WORK REQUIRED: In the items below, pick out every line that contains the string "data", matching case exactly, and copy each such line in full.

***** ENTRIES SHOWN

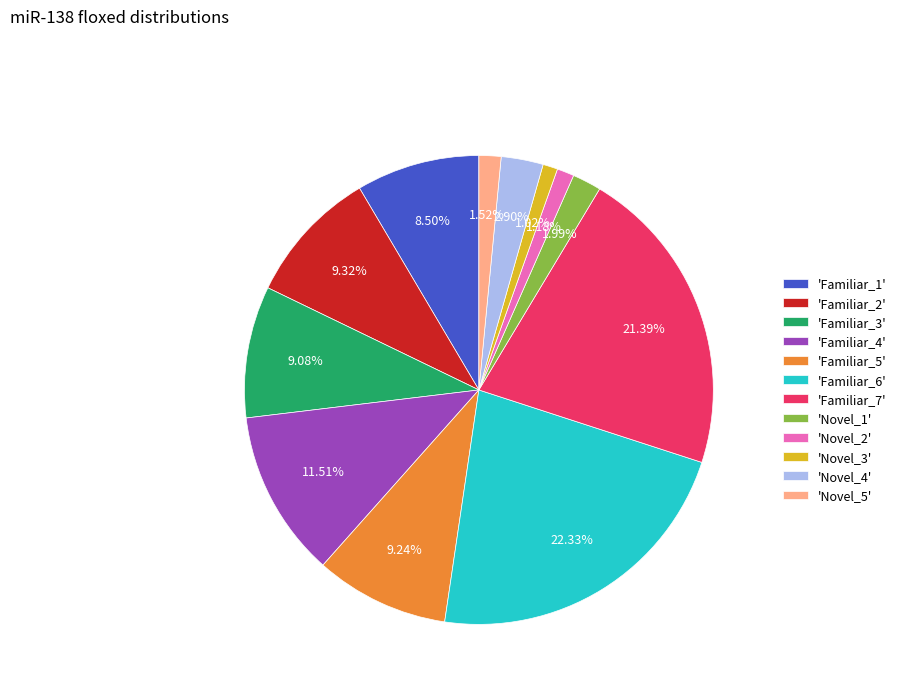

Which slice is the largest?

'Familiar_6'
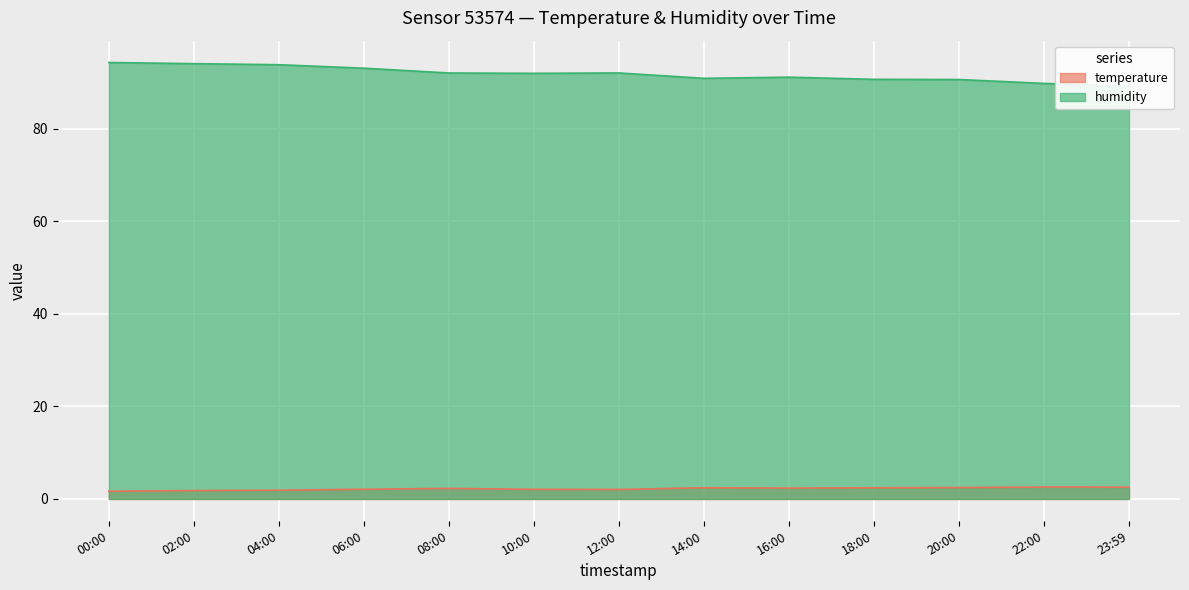

Reading right to left, transcribe all the data shown in this chart.

temperature: 23:59=2.5	22:00=2.6	20:00=2.5	18:00=2.4	16:00=2.4	14:00=2.4	12:00=2.0	10:00=2.1	08:00=2.3	06:00=2.1	04:00=1.9	02:00=1.8	00:00=1.7
humidity: 23:59=89.1	22:00=89.8	20:00=90.7	18:00=90.7	16:00=91.2	14:00=90.9	12:00=92.1	10:00=92.0	08:00=92.1	06:00=93.1	04:00=93.8	02:00=94.1	00:00=94.3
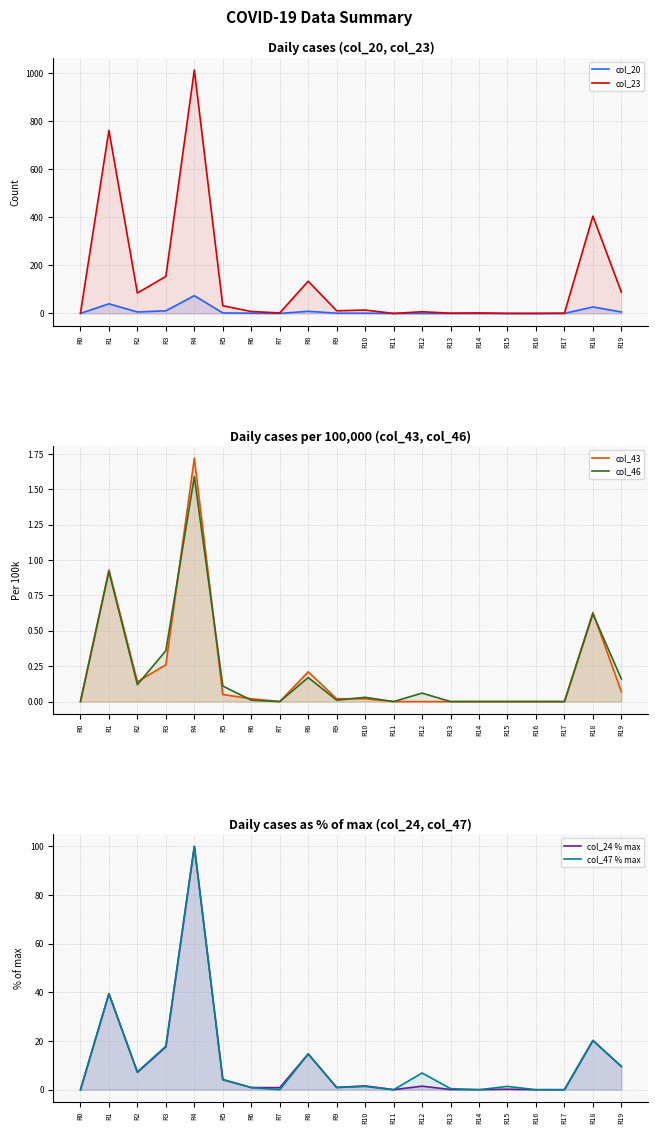

True or false: col_46 and col_24 % max cross at least once.

False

**********

YOUR SOLUTION:
Reading right to left, transcribe all the data shown in this chart.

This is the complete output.